Özel, “İstanbul Büyükşehir Belediyesi soruşturmasında görev alan avukatların gözaltına alınmasına yönelik değerlendirmesinin sorulması üzerine, “Arkadaşlar avukatların bir suçu varsa, ilk operasyon yapılıp herkesin gözaltına alındığı süreçte aynı şeyle suçlanmaları lazımdı, değil mi? O gün suçlanmadıklarına göre bugün suçları savunma yapmak. Savunma mesleğini yargılamaya çalışıyorlar. İnanılmaz şeyler duyuyoruz. İnanılmaz şeyler. Avukatların gözaltına alınması, hele hele tutuklanması bu davanın etkin savunmasının, şu anda iddialar var, iddialar teker teker patlıyor. MASAK Raporu’nu perişan eden, bu avukatların doğru savunmasıdır. Her iğrenç iftiranın önüne somut kanıt koydular. Avukatla baş edemeyen savcı, avukatı içeri alıyor. Herhalde dünya hukuk tarihinin en yüz karası işini yapıyor. Olacak şey değil. Erdoğan kendi rakibini belirlemeye çalışıyordu ya, o yüzden baktı ‘Ben yenemem Ekrem İmamoğlu’nu, bunu hapse atın’ dedi. Savcı da baktı avukatları yenemiyor, ‘Hapse atın, içeri alın. Yenebileceğim bir avukat bulun.’ Bu dünya hukuk tarihinin en büyük kara lekesidir. Sabah savunmanın gözaltına alındığına ilişkin itirazlar yükselince öğleden sonra şey sızdırıyor. ‘Ekrem İmamoğlu’yla aynı mali suçlardan avukatları da suçlu.’ İlk gün soraydın. İlk gün yoktu da bu arkadaşların suçu, bu arada mı işlediler? Aynı iğrenç torbanın içine bu sefer de avukatları atıyor.
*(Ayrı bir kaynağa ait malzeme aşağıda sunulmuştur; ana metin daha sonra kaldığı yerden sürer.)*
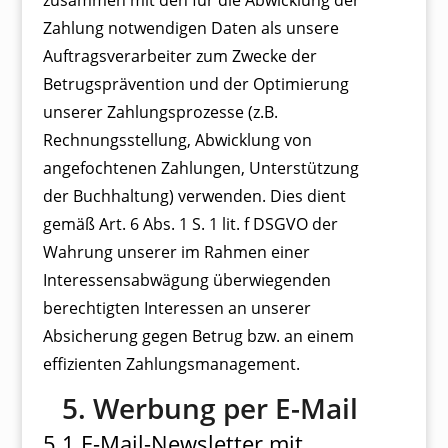
zusammen mit den für die Abwicklung der
Zahlung notwendigen Daten als unsere
Auftragsverarbeiter zum Zwecke der
Betrugsprävention und der Optimierung
unserer Zahlungsprozesse (z.B.
Rechnungsstellung, Abwicklung von
angefochtenen Zahlungen, Unterstützung
der Buchhaltung) verwenden. Dies dient
gemäß Art. 6 Abs. 1 S. 1 lit. f DSGVO der
Wahrung unserer im Rahmen einer
Interessensabwägung überwiegenden
berechtigten Interessen an unserer
Absicherung gegen Betrug bzw. an einem
effizienten Zahlungsmanagement.
5. Werbung per E-Mail
5.1 E-Mail-Newsletter mit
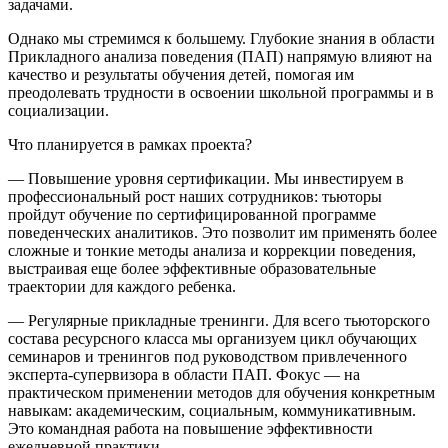
задачами.
Однако мы стремимся к большему. Глубокие знания в области
Прикладного анализа поведения (ПАП) напрямую влияют на
качество и результаты обучения детей, помогая им
преодолевать трудности в освоении школьной программы и в
социализации.
Что планируется в рамках проекта?
— Повышение уровня сертификации. Мы инвестируем в
профессиональный рост наших сотрудников: тьюторы
пройдут обучение по сертифицированной программе
поведенческих аналитиков. Это позволит им применять более
сложные и тонкие методы анализа и коррекции поведения,
выстраивая еще более эффективные образовательные
траектории для каждого ребенка.
— Регулярные прикладные тренинги. Для всего тьюторского
состава ресурсного класса мы организуем цикл обучающих
семинаров и тренингов под руководством привлеченного
эксперта-супервизора в области ПАП. Фокус — на
практическом применении методов для обучения конкретным
навыкам: академическим, социальным, коммуникативным.
Это командная работа на повышение эффективности
ежедневной практики.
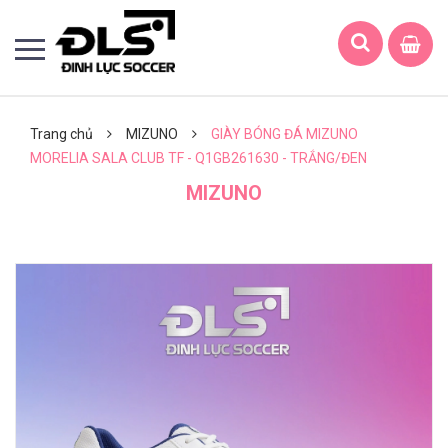
Trang chủ
MIZUNO
GIÀY BÓNG ĐÁ MIZUNO
MORELIA SALA CLUB TF - Q1GB261630 - TRẮNG/ĐEN
MIZUNO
Yenemediğini içeri atma taktiğini Erdoğan’dan Akın Gürlek de almış. Akın Gürlek’in iddialarını teker teker çürüten üç tane aslan gibi hukukçuyu içeri atmak çare değildir” yanıtını verdi.
“ONLARLA AYNI PARTİDE BULUNMUŞ OLMAKTAN UTANÇ DUYUYORUM”
Cumhuriyet Halk Partisi’nin Olağanüstü Kurultayı’nın iptali için yapılan başvuruyu değerlendiren Özel, “Bunlar olağan kurultayı da mahkemeye veren aynı kişiler. İzmir’den olan da Hatay’dan olan da. İsimlerini söyleyip de nefes israfı yapmayayım. Orada sonuç alamadılar. Oraya ‘Şaibeli’ dediler. Onu dediler, bunu dediler. Beş mahkeme de reddetti bunları. Şimdi çıktı olağanüstü yaptığımız kurultaya. Yahu bin 170 oy almışız. Neyini iptal ettireceksin? İptal edilirse bin 300 oy alacağımızı görmüyorlar mı? O yüzden ben bu kadar perişan olmuş bir yapının, kendisini bu hallere düşürmesinden dolayı bir dönem onlarla, ikisi de partiden uzaklaştırılmış, ihraç edilmiş kişidir. Onlarla bir dönem aynı partide bulunmuş olmaktan dolayı büyük bir utanç duyuyorum. Herhalde bunlardan bir tanesinin üzerinde bir karar verdik, çaresizlikle o günlerin içinde. Ondan dolayı da benim kendi kendime yapmam gereken bir özeleştiri var” dedi.